Bolivian police clash with supporters of former president Evo Morales during La Paz march

(17 May 2025)
RESTRICTON SUMMARY:

ASSOCIATED PRESS
La Paz, Bolivia – 16 May 2025
1. Demonstrators marching after breaking police line, police officers in riot gear walk alongside them
2. Various of police firing several tear gas canisters and spraying gas towards protesters
3. SOUNDBITE (Spanish) Eduardo Ticona, demonstrator:
"Where have this traitor government left us? This is why we want to support Evo Morales in the ballot as our representative. He is the only one, because he is a revolutionary leader, not an imposed one."
4. Woman crying on her knees in front of police with riot shields
5. Various of demonstrators chanting (Spanish): "If we are not the people, then where are they!" "Companions what do we want?" "For Evo to come back!"
STORYLINE:
Hundreds of supporters of Bolivia’s former president Evo Morales marched toward the country’s top electoral court on Friday to push for their leader’s candidacy in presidential elections later this year.

The rally later descended into street clashes as police tried to clear out a group of demonstrators.

The confrontations come in response to a ruling by Bolivia’s Constitutional Court that blocks Morales, the nation’s first Indigenous president who governed from 2006 until his ouster in 2019, from running again in August elections.

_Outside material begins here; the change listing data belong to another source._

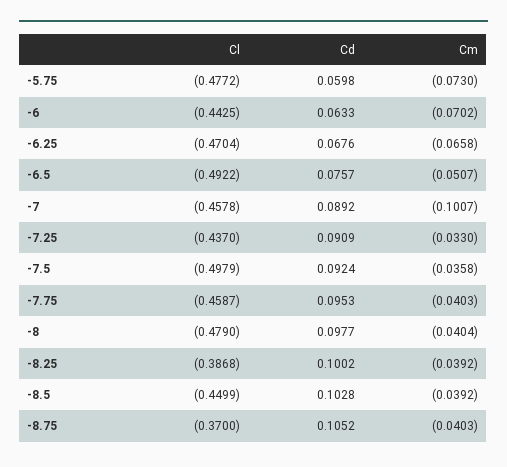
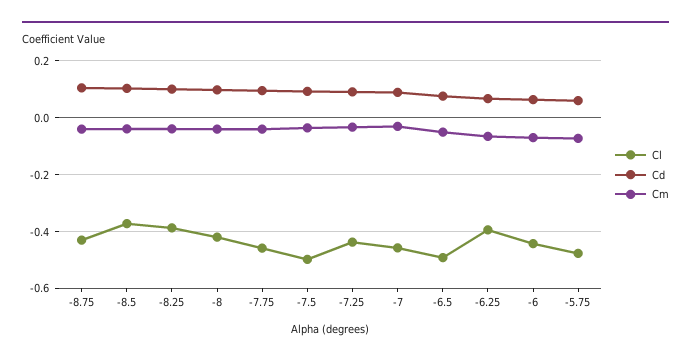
  {
    "Cl": {
      "-5.75": -0.4772,
      "-6": -0.4425,
-     "-6.25": -0.4704,
+     "-6.25": -0.4,
      "-6.5": -0.4922,
      "-7": -0.4578,
      "-7.25": -0.437,
      "-7.5": -0.4979,
      "-7.75": -0.4587,
-     "-8": -0.479,
+     "-8": -0.425,
      "-8.25": -0.3868,
-     "-8.5": -0.4499,
+     "-8.5": -0.375,
-     "-8.75": -0.37
+     "-8.75": -0.425
    },
    "Cd": {
      "-5.75": 0.0598,
      "-6": 0.0633,
      "-6.25": 0.0676,
      "-6.5": 0.0757,
      "-7": 0.0892,
      "-7.25": 0.0909,
      "-7.5": 0.0924,
      "-7.75": 0.0953,
      "-8": 0.0977,
      "-8.25": 0.1002,
      "-8.5": 0.1028,
      "-8.75": 0.1052
    },
    "Cm": {
      "-5.75": -0.073,
      "-6": -0.0702,
      "-6.25": -0.0658,
      "-6.5": -0.0507,
-     "-7": -0.1007,
+     "-7": -0.025,
      "-7.25": -0.033,
      "-7.5": -0.0358,
      "-7.75": -0.0403,
      "-8": -0.0404,
      "-8.25": -0.0392,
      "-8.5": -0.0392,
      "-8.75": -0.0403
    }
  }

As the march arrived in Bolivia’s capital of La Paz, protesters seeking to register Morales’ candidacy surged toward the Supreme Electoral Tribunal. Security forces barricading a road to the court held them back.

Police reported two officers, a journalist and a local merchant were injured in the clashes.

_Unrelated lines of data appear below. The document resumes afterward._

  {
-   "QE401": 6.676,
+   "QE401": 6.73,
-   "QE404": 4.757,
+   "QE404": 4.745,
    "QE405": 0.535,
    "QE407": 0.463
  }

Footage showed police using tear gas to disperse the crowd and moving to detain some of the protest’s organizers.

The court’s unanimous decision Wednesday upheld an earlier ruling that bans presidents from serving more than two terms.

Morales has already served three, and, in 2019, resigned under pressure from the military and went into exile as protests erupted over his bid for an unprecedented fourth term.

Morales returned to Bolivia a year later as the 2020 elections vaulted to power his preferred candidate, President Luis Arce, from his long-dominant Movement Toward Socialism party.

Arce, who announced earlier this week that he would not seek re-election, insisted that the Constitutional Court had disqualified Morales, his mentor-turned-rival, from running in 2025.